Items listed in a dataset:
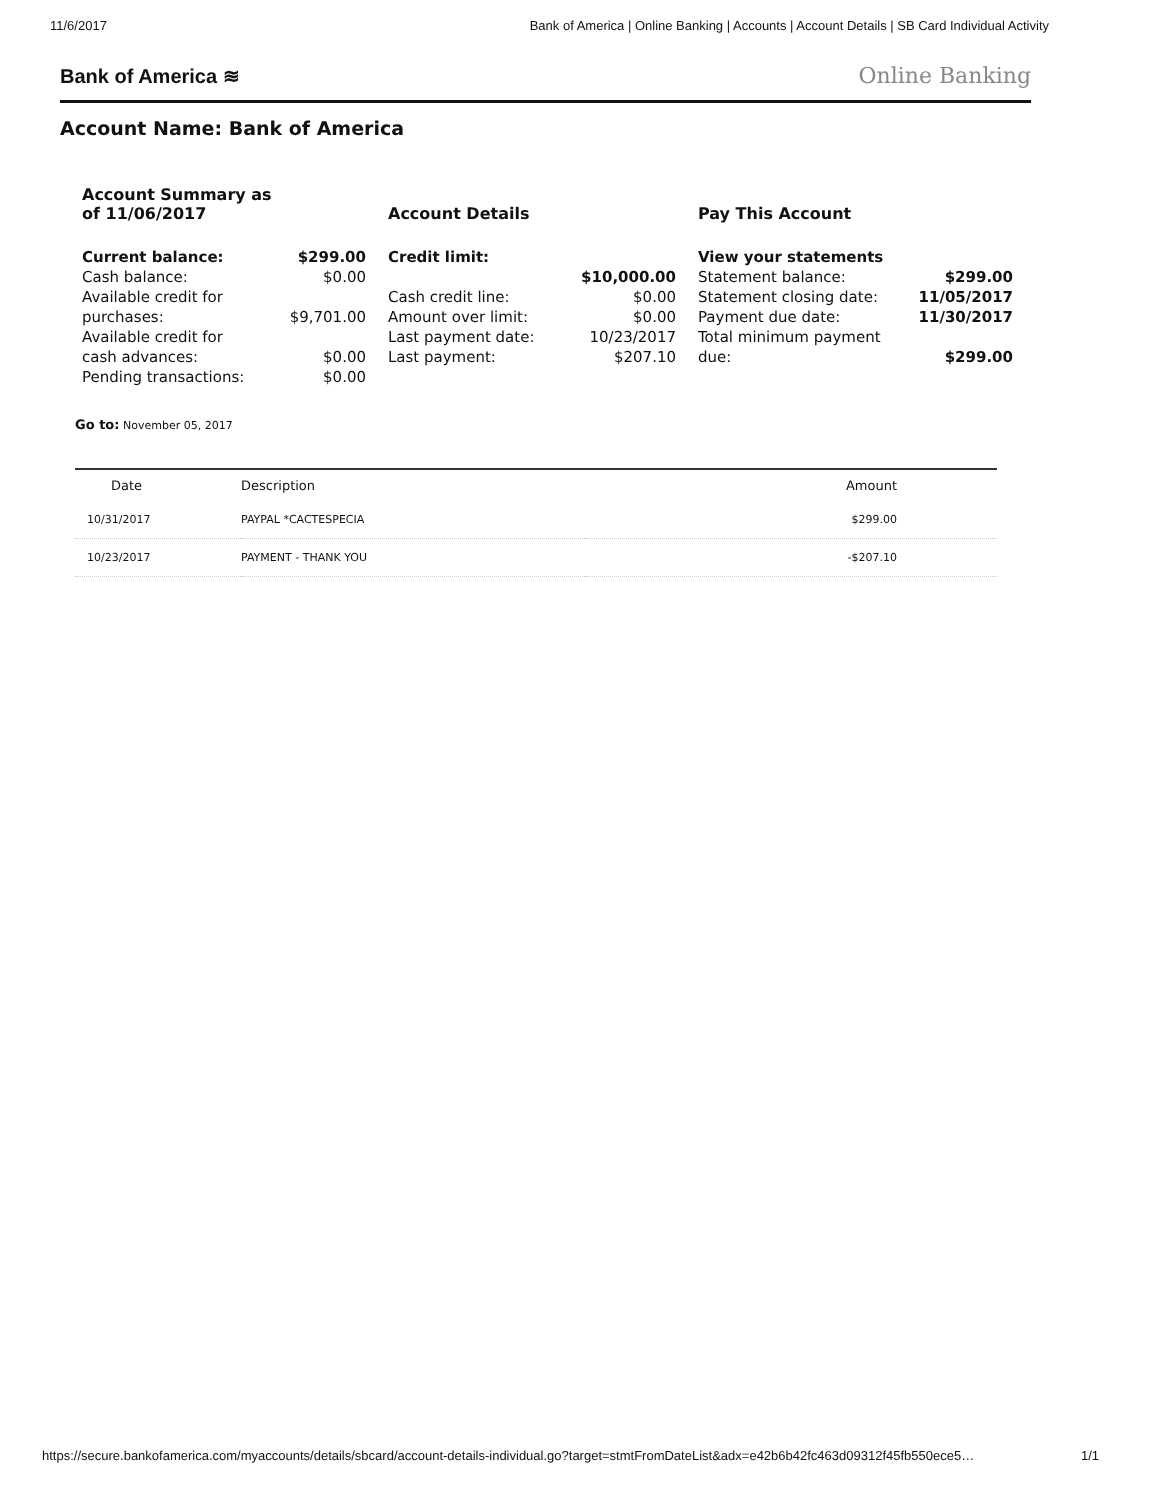11/6/2017 Bank of America | Online Banking | Accounts | Account Details | SB Card Individual Activity
Bank of America ≋ Online Banking
Account Name: Bank of America
Account Summary as
of 11/06/2017
| Current balance: | $299.00 |
| Cash balance: | $0.00 |
| Available credit for purchases: | $9,701.00 |
| Available credit for cash advances: | $0.00 |
| Pending transactions: | $0.00 |
Account Details
| Credit limit: | |
| | $10,000.00 |
| Cash credit line: | $0.00 |
| Amount over limit: | $0.00 |
| Last payment date: | 10/23/2017 |
| Last payment: | $207.10 |
Pay This Account
| View your statements | |
| Statement balance: | $299.00 |
| Statement closing date: | 11/05/2017 |
| Payment due date: | 11/30/2017 |
| Total minimum payment due: | $299.00 |
Go to: November 05, 2017
| Date | Description | Amount |
| --- | --- | --- |
| 10/31/2017 | PAYPAL *CACTESPECIA | $299.00 |
| 10/23/2017 | PAYMENT - THANK YOU | -$207.10 |
https://secure.bankofamerica.com/myaccounts/details/sbcard/account-details-individual.go?target=stmtFromDateList&adx=e42b6b42fc463d09312f45fb550ece5… 1/1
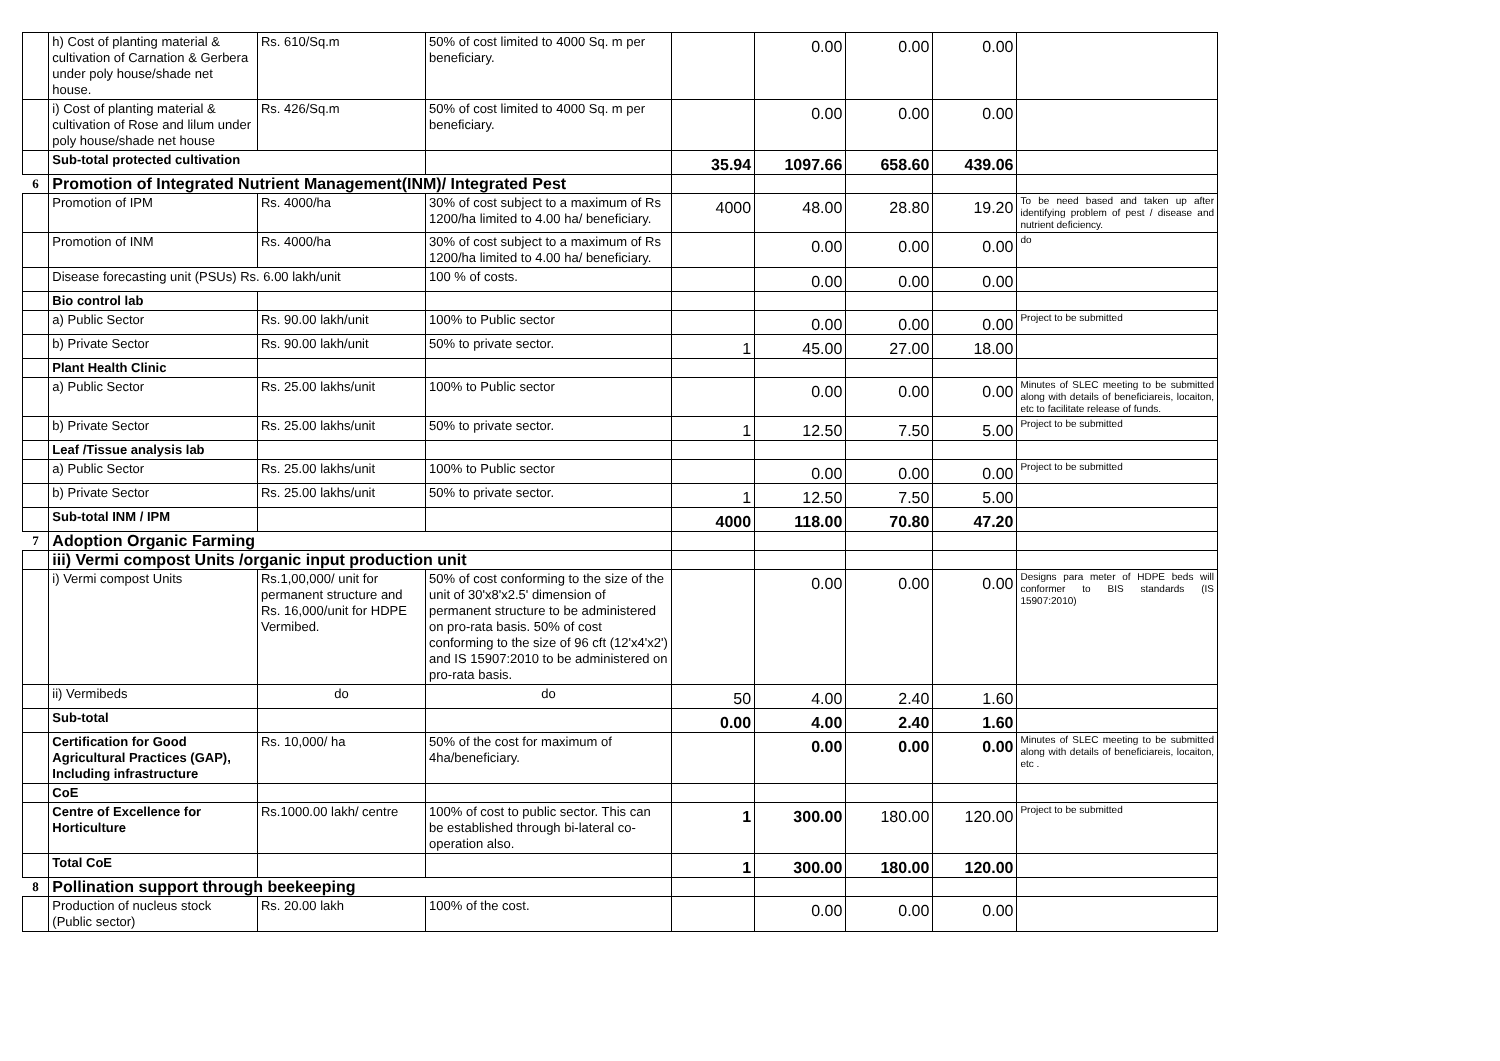| | h) Cost of planting material & cultivation of Carnation & Gerbera under poly house/shade net house. | Rs. 610/Sq.m | 50% of cost limited to 4000 Sq. m per beneficiary. | | 0.00 | 0.00 | 0.00 | |
| | i) Cost of planting material & cultivation of Rose and lilum under poly house/shade net house | Rs. 426/Sq.m | 50% of cost limited to 4000 Sq. m per beneficiary. | | 0.00 | 0.00 | 0.00 | |
| | Sub-total protected cultivation | | | 35.94 | 1097.66 | 658.60 | 439.06 | |
| 6 | Promotion of Integrated Nutrient Management(INM)/ Integrated Pest | | | | | | | |
| | Promotion of IPM | Rs. 4000/ha | 30% of cost subject to a maximum of Rs 1200/ha limited to 4.00 ha/ beneficiary. | 4000 | 48.00 | 28.80 | 19.20 | To be need based and taken up after identifying problem of pest / disease and nutrient deficiency. |
| | Promotion of INM | Rs. 4000/ha | 30% of cost subject to a maximum of Rs 1200/ha limited to 4.00 ha/ beneficiary. | | 0.00 | 0.00 | 0.00 | do |
| | Disease forecasting unit (PSUs) Rs. 6.00 lakh/unit | | 100 % of costs. | | 0.00 | 0.00 | 0.00 | |
| | Bio control lab | | | | | | | |
| | a) Public Sector | Rs. 90.00 lakh/unit | 100% to Public sector | | 0.00 | 0.00 | 0.00 | Project to be submitted |
| | b) Private Sector | Rs. 90.00 lakh/unit | 50% to private sector. | 1 | 45.00 | 27.00 | 18.00 | |
| | Plant Health Clinic | | | | | | | |
| | a) Public Sector | Rs. 25.00 lakhs/unit | 100% to Public sector | | 0.00 | 0.00 | 0.00 | Minutes of SLEC meeting to be submitted along with details of beneficiareis, locaiton, etc to facilitate release of funds. |
| | b) Private Sector | Rs. 25.00 lakhs/unit | 50% to private sector. | 1 | 12.50 | 7.50 | 5.00 | Project to be submitted |
| | Leaf /Tissue analysis lab | | | | | | | |
| | a) Public Sector | Rs. 25.00 lakhs/unit | 100% to Public sector | | 0.00 | 0.00 | 0.00 | Project to be submitted |
| | b) Private Sector | Rs. 25.00 lakhs/unit | 50% to private sector. | 1 | 12.50 | 7.50 | 5.00 | |
| | Sub-total INM / IPM | | | 4000 | 118.00 | 70.80 | 47.20 | |
| 7 | Adoption Organic Farming | | | | | | | |
| | iii) Vermi compost Units /organic input production unit | | | | | | | |
| | i) Vermi compost Units | Rs.1,00,000/ unit for permanent structure and Rs. 16,000/unit for HDPE Vermibed. | 50% of cost conforming to the size of the unit of 30'x8'x2.5' dimension of permanent structure to be administered on pro-rata basis. 50% of cost conforming to the size of 96 cft (12'x4'x2') and IS 15907:2010 to be administered on pro-rata basis. | | 0.00 | 0.00 | 0.00 | Designs para meter of HDPE beds will conformer to BIS standards (IS 15907:2010) |
| | ii) Vermibeds | do | do | 50 | 4.00 | 2.40 | 1.60 | |
| | Sub-total | | | 0.00 | 4.00 | 2.40 | 1.60 | |
| | Certification for Good Agricultural Practices (GAP), Including infrastructure | Rs. 10,000/ ha | 50% of the cost for maximum of 4ha/beneficiary. | | 0.00 | 0.00 | 0.00 | Minutes of SLEC meeting to be submitted along with details of beneficiareis, locaiton, etc . |
| | CoE | | | | | | | |
| | Centre of Excellence for Horticulture | Rs.1000.00 lakh/ centre | 100% of cost to public sector. This can be established through bi-lateral co-operation also. | 1 | 300.00 | 180.00 | 120.00 | Project to be submitted |
| | Total CoE | | | 1 | 300.00 | 180.00 | 120.00 | |
| 8 | Pollination support through beekeeping | | | | | | | |
| | Production of nucleus stock (Public sector) | Rs. 20.00 lakh | 100% of the cost. | | 0.00 | 0.00 | 0.00 | |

*TASK*
Search the entries above for the word "This", and copy every line where it occurs.

*EXERCISE SOLUTION*
Pay This Account
| | Centre of Excellence for Horticulture | Rs.1000.00 lakh/ centre | 100% of cost to public sector. This can be established through bi-lateral co-operation also. | 1 | 300.00 | 180.00 | 120.00 | Project to be submitted |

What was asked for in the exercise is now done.